#### Available records ####
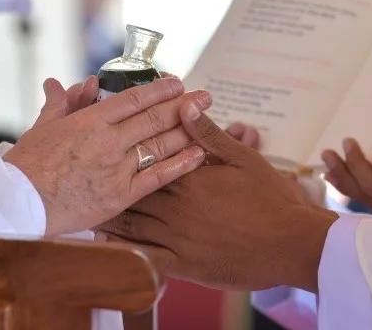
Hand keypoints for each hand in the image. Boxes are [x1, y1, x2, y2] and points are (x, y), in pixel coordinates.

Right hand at [4, 77, 210, 235]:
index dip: (159, 89)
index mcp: (90, 121)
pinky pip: (157, 178)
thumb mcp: (44, 126)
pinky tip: (199, 155)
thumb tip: (78, 83)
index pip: (134, 99)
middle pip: (155, 118)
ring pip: (160, 144)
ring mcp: (117, 169)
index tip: (178, 82)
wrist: (18, 203)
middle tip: (206, 96)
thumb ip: (65, 102)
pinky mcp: (120, 196)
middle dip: (184, 105)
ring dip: (186, 130)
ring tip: (207, 120)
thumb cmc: (28, 164)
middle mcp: (109, 141)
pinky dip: (180, 165)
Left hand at [97, 102, 337, 291]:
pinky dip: (122, 252)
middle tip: (81, 170)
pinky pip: (143, 259)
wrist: (289, 244)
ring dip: (106, 214)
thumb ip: (209, 134)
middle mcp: (175, 207)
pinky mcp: (182, 264)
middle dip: (105, 180)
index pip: (146, 159)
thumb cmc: (271, 198)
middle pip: (130, 190)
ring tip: (82, 204)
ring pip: (130, 224)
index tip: (101, 141)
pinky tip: (105, 245)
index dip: (123, 150)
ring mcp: (176, 238)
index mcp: (187, 178)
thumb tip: (185, 106)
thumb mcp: (243, 159)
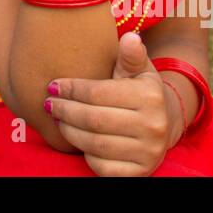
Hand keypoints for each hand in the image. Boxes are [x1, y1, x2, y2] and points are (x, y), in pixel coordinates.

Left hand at [45, 33, 174, 176]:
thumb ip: (130, 55)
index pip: (98, 94)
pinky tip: (77, 139)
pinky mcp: (139, 174)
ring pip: (95, 144)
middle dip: (65, 111)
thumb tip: (130, 38)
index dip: (71, 90)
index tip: (53, 85)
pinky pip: (102, 166)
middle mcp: (153, 127)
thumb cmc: (141, 90)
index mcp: (150, 97)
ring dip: (69, 131)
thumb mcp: (138, 69)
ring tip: (58, 118)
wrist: (164, 123)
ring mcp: (148, 153)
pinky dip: (85, 154)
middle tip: (48, 103)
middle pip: (94, 120)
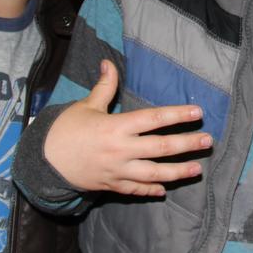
####
=== What you need to do ===
Every record must be copied exactly, with images dropped from the result.

=== Exercise response ===
Hand keypoints for each hand in the image. Boxes are [x1, y1, x2, y2] and points are (x, y), in pixel coordinates.

Right hand at [4, 77, 210, 235]:
index dip: (159, 89)
index mcp: (90, 121)
pinky pip: (157, 178)
thumb mcp: (44, 126)
pinky tip: (199, 155)
thumb tip: (78, 83)
index pip: (134, 99)
middle pip: (155, 118)
ring pip: (160, 144)
ring mcp: (117, 169)
index tip: (178, 82)
wrist: (18, 203)
middle tip: (206, 96)
thumb ip: (65, 102)
pinky mcp: (120, 196)
middle dip: (184, 105)
ring dip: (186, 130)
ring tip: (207, 120)
thumb cmc: (28, 164)
middle mcp: (109, 141)
pinky dip: (180, 165)
Left hand at [97, 102, 337, 291]:
pinky dip: (122, 252)
middle tip: (81, 170)
pinky pip: (143, 259)
wrist: (289, 244)
ring dip: (106, 214)
thumb ip: (209, 134)
middle mcp: (175, 207)
pinky mcp: (182, 264)
middle dip: (105, 180)
index pip: (146, 159)
thumb cmc: (271, 198)
middle pip: (130, 190)
ring tip: (82, 204)
ring pip: (130, 224)
index tip: (101, 141)
pinky tip: (105, 245)
index dip: (123, 150)
ring mcp: (176, 238)
index mcp: (187, 178)
thumb tip: (185, 106)
thumb mcp: (243, 159)
Hand keypoints for each hand in the image. Boxes are [x1, y1, x2, y2] and points are (x, y), in pixel coordinates.

Left hand at [45, 33, 174, 176]:
thumb ip: (130, 55)
index pip: (98, 94)
pinky tip: (77, 139)
pinky mcp: (139, 174)
ring pip: (95, 144)
middle dip: (65, 111)
thumb tip: (130, 38)
index dip: (71, 90)
index tip: (53, 85)
pinky pip: (102, 166)
middle mcp: (153, 127)
thumb cmc: (141, 90)
index mcp: (150, 97)
ring dip: (69, 131)
thumb mcp: (138, 69)
ring tip: (58, 118)
wrist: (164, 123)
ring mcp: (148, 153)
pinky dip: (85, 154)
middle tip: (48, 103)
middle pip: (94, 120)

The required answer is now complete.